WHAT IS EXPECTED
Type out the whole listing again exactly, pictures omitted.

RECORDS FOR PROCESSING

::::::::::

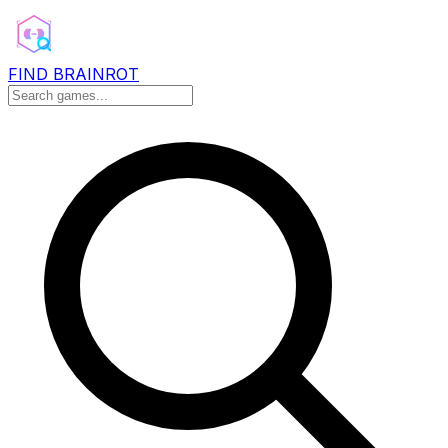
FIND BRAINROT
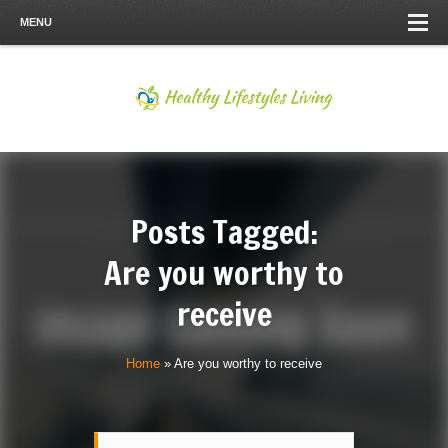
MENU
Posts Tagged:
Are you worthy to
receive
Home
»
Are you worthy to receive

::::::::::

RESPONSE
FIND BRAINROT
MENU
Posts Tagged:
Are you worthy to
receive
Home
»
Are you worthy to receive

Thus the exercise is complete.